Verity Robert, Nichols Richard A
Medical Research Council Centre for Outbreak Analysis and Modelling, Imperial College London, London W2 1PG, United Kingdom
Queen Mary University of London, London E1 4NS, United Kingdom.
Genetics. 2016 Aug;203(4):1827-39. doi: 10.1534/genetics.115.180992. Epub 2016 Jun 17.
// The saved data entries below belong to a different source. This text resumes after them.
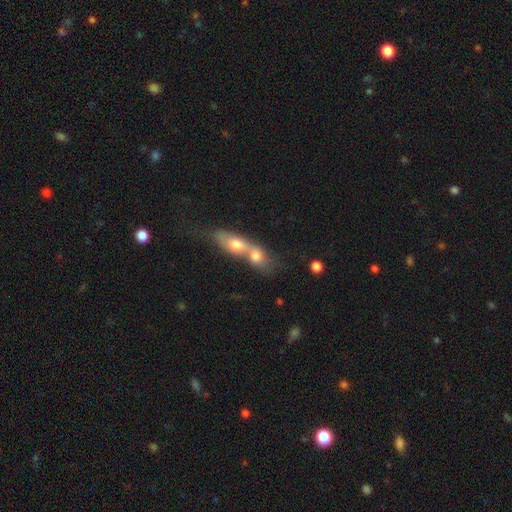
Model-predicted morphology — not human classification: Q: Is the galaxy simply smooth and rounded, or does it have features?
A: smooth — 70%.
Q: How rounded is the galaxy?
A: in between — 55%.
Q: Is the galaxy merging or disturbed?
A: merger — 78%.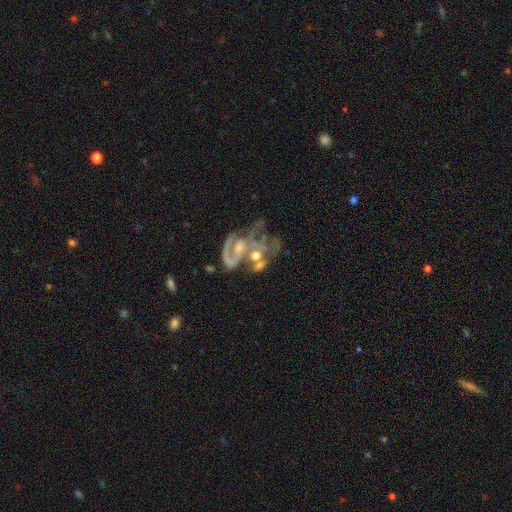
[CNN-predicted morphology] This is likely a featured or disk galaxy (70%). It is clearly not viewed edge-on (97%). Bar: likely no (74%). Spiral arm pattern: possibly yes (54%). Central bulge: possibly moderate (47%). Merging: possibly merger (55%).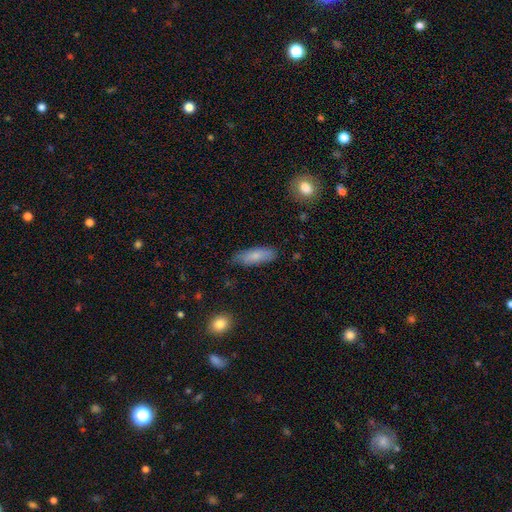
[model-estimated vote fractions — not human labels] Q: Smooth or featured?
A: smooth (78%); runner-up: featured or disk (16%)
Q: How rounded?
A: in between (58%); runner-up: cigar-shaped (40%)
Q: Merging?
A: none (78%); runner-up: minor disturbance (17%)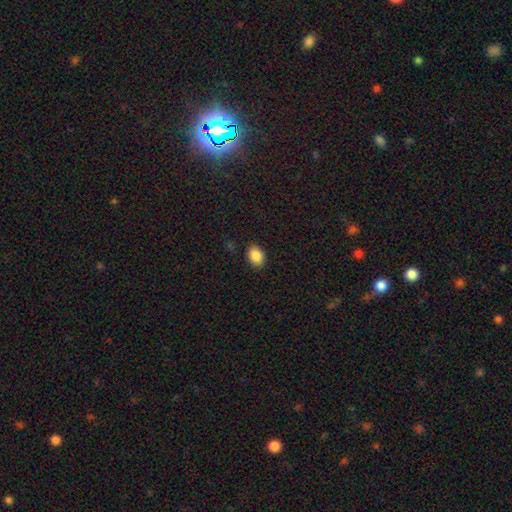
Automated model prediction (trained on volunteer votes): Morphology: type=smooth (88%); roundness=in between (74%); merging=none (88%).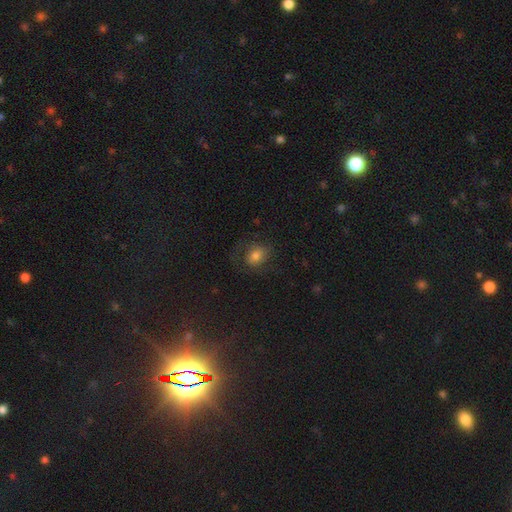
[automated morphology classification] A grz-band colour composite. It shows a smooth galaxy with no disk features (68%) that is in between round and cigar-shaped (53%). Merging: none (62%).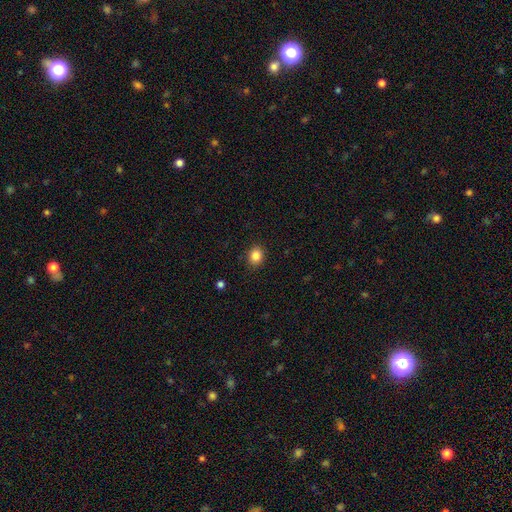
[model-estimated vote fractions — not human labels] smooth-or-featured: smooth: 84% | star or artifact: 11% | featured or disk: 5%
  how-rounded: round: 65% | in between: 34% | cigar-shaped: 1%
  merging: none: 89% | minor disturbance: 8% | major disturbance: 2% | merger: 1%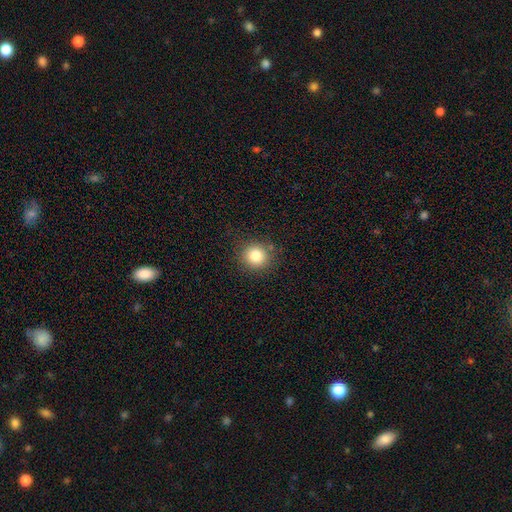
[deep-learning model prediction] A smooth galaxy with no disk features (81%) that is round (90%).

Vote fractions:
- Smooth or featured? smooth: 81% / star or artifact: 12% / featured or disk: 7%
- How rounded? round: 90% / in between: 9% / cigar-shaped: 1%
- Merging? none: 87% / minor disturbance: 8% / major disturbance: 3% / merger: 2%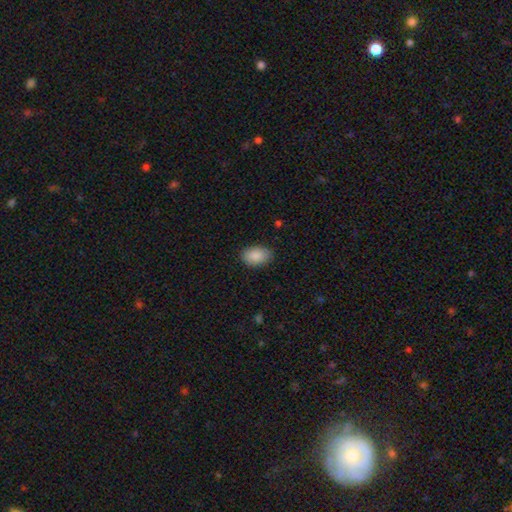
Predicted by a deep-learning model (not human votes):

A key quantity in the analysis of structured populations is the parameter K, which describes the number of subpopulations that make up the total population. Inference of K ideally proceeds via the model evidence, which is equivalent to the likelihood of the model. However, the evidence in favor of a particular value of K cannot usually be computed exactly, and instead programs such as Structure make use of heuristic estimators to approximate this quantity. We show-using simulated data sets small enough that the true evidence can be computed exactly-that these heuristics often fail to estimate the true evidence and that this can lead to incorrect conclusions about K Our proposed solution is to use thermodynamic integration (TI) to estimate the model evidence. After outlining the TI methodology we demonstrate the effectiveness of this approach, using a range of simulated data sets. We find that TI can be used to obtain estimates of the model evidence that are more accurate and precise than those based on heuristics. Furthermore, estimates of K based on these values are found to be more reliable than those based on a suite of model comparison statistics. Finally, we test our solution in a reanalysis of a white-footed mouse data set. The TI methodology is implemented for models both with and without admixture in the software MavericK1.0.
在结构化种群分析中的一个关键量是参数K,它描述了构成总种群的亚种群数量。理想情况下,K的推断是通过模型证据进行的,模型证据等同于模型的似然性。然而,支持特定K值的证据通常无法精确计算,相反,诸如Structure等程序利用启发式估计器来近似这个量。我们使用足够小的模拟数据集(以便能够精确计算真实证据)表明,这些启发式方法常常无法估计真实证据,这可能导致关于K的错误结论。我们提出的解决方案是使用热力学积分(TI)来估计模型证据。在概述TI方法之后,我们使用一系列模拟数据集证明了该方法的有效性。我们发现TI可用于获得比基于启发式方法更准确和精确的模型证据估计值。此外,基于这些值的K估计值比基于一组模型比较统计量的估计值更可靠。最后,我们在对白足鼠数据集的重新分析中测试了我们的解决方案。TI方法在MavericK1.0软件中针对有混合和无混合的模型都进行了实现。